▶ _EXERCISE INSTRUCTIONS_
Look through the entries. Copy each line that has the word "sudo".

——

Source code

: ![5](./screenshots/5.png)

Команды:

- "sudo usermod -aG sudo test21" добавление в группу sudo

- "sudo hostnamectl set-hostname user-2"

——

▶ _EXPECTED OUTPUT_
- "sudo usermod -aG sudo test21" добавление в группу sudo
- "sudo hostnamectl set-hostname user-2"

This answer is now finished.